I just thought I’d share what’s on my mind regarding relationships at the moment, maybe someone can relate to my feelings & thoughts right now.

I’ve recently been dumped by my first proper long term girlfriend after being with her for 3 and a half years. The relationship was never what I would call “stable”, the trust was definitely there (we trusted eachother 100% & there wasn’t ever anyone else even remotely involved), but everything else had it’s flaws. I’d broken up with her myself twice previously due to her calling the shots & refusing to compromise, she vowed to change & when I thought she finally had she decided to lose interest in me instead, knocking me back every time I tried to give her a bit of affection, never making conversation with me & being more interested in social networking rather than speaking to me. I realise now I was too oblivious to realise said flaws at the time, little things like not waiting for me to come round to watch our favourite TV shows together, always wanting pictures by herself on holiday, taking my name off her Twitter account… I just took all this as “normal” because I was stuck in such a rut that I failed to realise that I was actually pretty lonely in this relationship & it took a shock to the system i.e. breaking up to realise this.

What I’ve found difficult since the break-up is adapting back to single life. Being in this relationship basically masked all the other problems that I had, drinking too much, gambling too much, living outside of my means, not making the effort for friend, being stuck in a dead-end job & I didn’t do anything about any of them because being with someone gave me that little boost of “happiness” to not care about anything else.

So now I feel quite alone. I’ve spent the past 2 months trying to rebuild old friendships, get out & socialise more, trying to figure out what I want to do with my life. My emotions are like a yoyo right now, for example this morning I was pretty down in the dumps about things but right now as I type this I’m feeling OK.

I don’t want my ex back by any means, it was a bad relationship & we were 2 completely separate people personality wise, even though we did have similar interests we clashed too much & it got to a point where it felt pointless to even try to seem interested in the relationship.

What I’ve learnt from this particular relationship (even though it was the first one that lasted more than a couple of months) is that every now & again you need to take a step back & realise what you have in life, & don’t let anything mask anything else. Being happy with yourself is just as important as being happy with your partner. Work on every aspect of your life, don’t get stuck in a rut, & don’t take anything for granted because life can throw anything your way at any given moment.

As for the break-up in general, it hurts yes, but don’t put breaking up with someone on the back-burner just because you’re afraid of the break-up feelings. I did this for months before I finally grew a pair & did it. I wish it would’ve ended back then rather than dragging out for a couple more years, but that’s life. Don’t fight your feelings, embrace them, pretending they aren’t there doesn’t do you any good & they will surface in the future if you don’t deal with them there & then.

At the moment I'm concentrating on sorting myself out, addressing my problems & trying to find my purpose in life.

Sorry for the length of this, but perhaps this might enlighten one or two people, or maybe they can relate to my feelings right now. Feel free to contact me if you want to chat more on the subject.

• Record set:
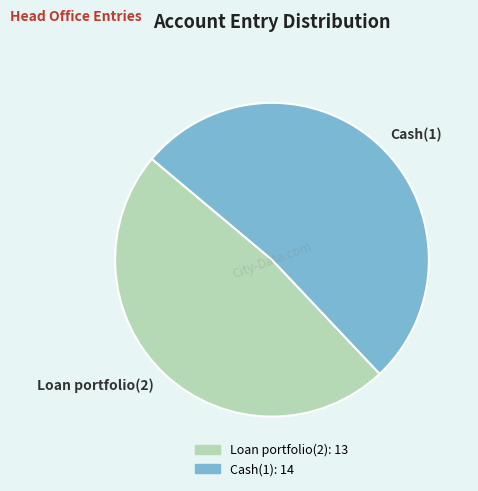

Which has a higher value, Cash(1): 14 or Loan portfolio(2): 13?

Cash(1): 14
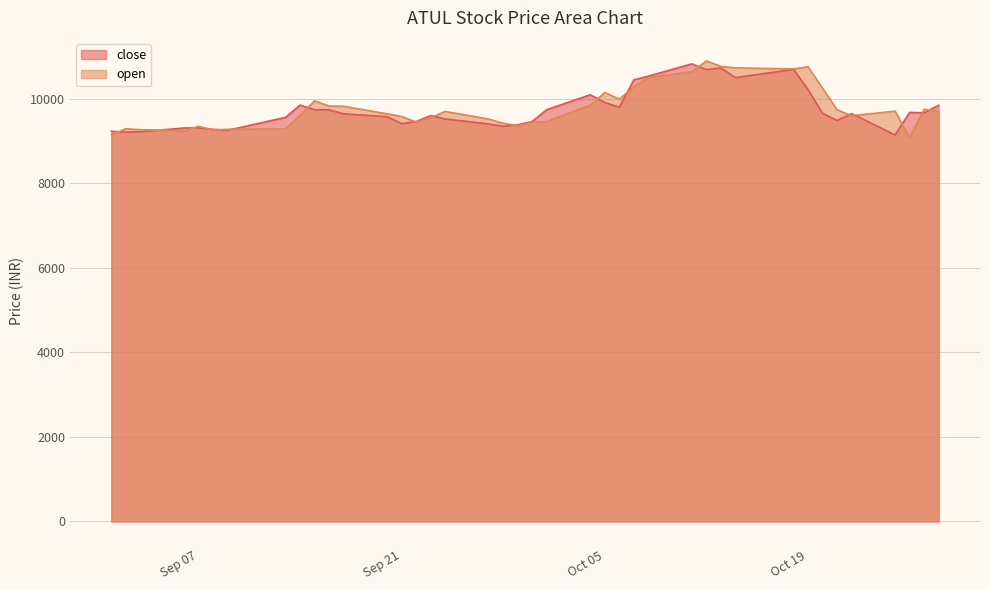

What position from the left is 2021-10-04?

23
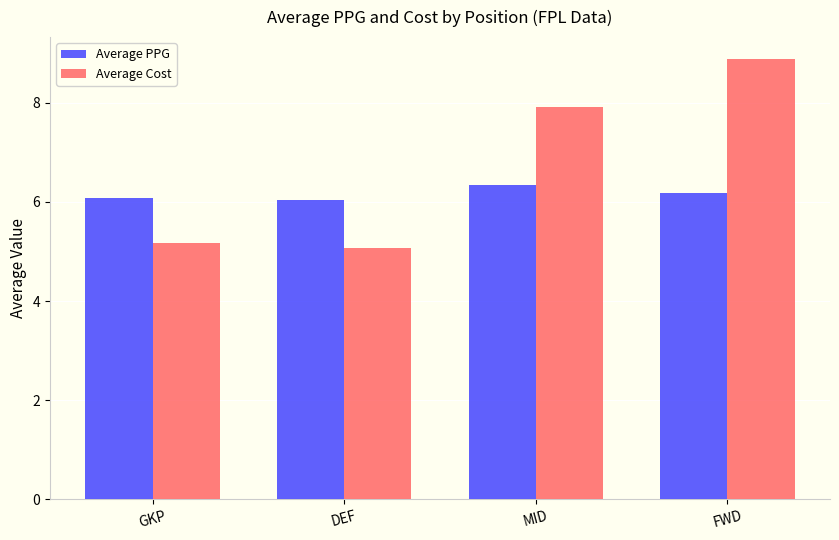

Where is Average Cost nearest to the value 6?

GKP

• Required tasks:
a. Print the break-up post from "What I’ve found" up to and including "about anything else.".
b. Please give the listing again with "Average Cost" substituted by "Mean Cost" and everything else unchanged. Leave the pictures out of your answer.

• Solutions to the problems:
a.
What I’ve found difficult since the break-up is adapting back to single life. Being in this relationship basically masked all the other problems that I had, drinking too much, gambling too much, living outside of my means, not making the effort for friend, being stuck in a dead-end job & I didn’t do anything about any of them because being with someone gave me that little boost of “happiness” to not care about anything else.

b.
Which has a higher value, Cash(1): 14 or Loan portfolio(2): 13?

Cash(1): 14

What position from the left is 2021-10-04?

23

Where is Mean Cost nearest to the value 6?

GKP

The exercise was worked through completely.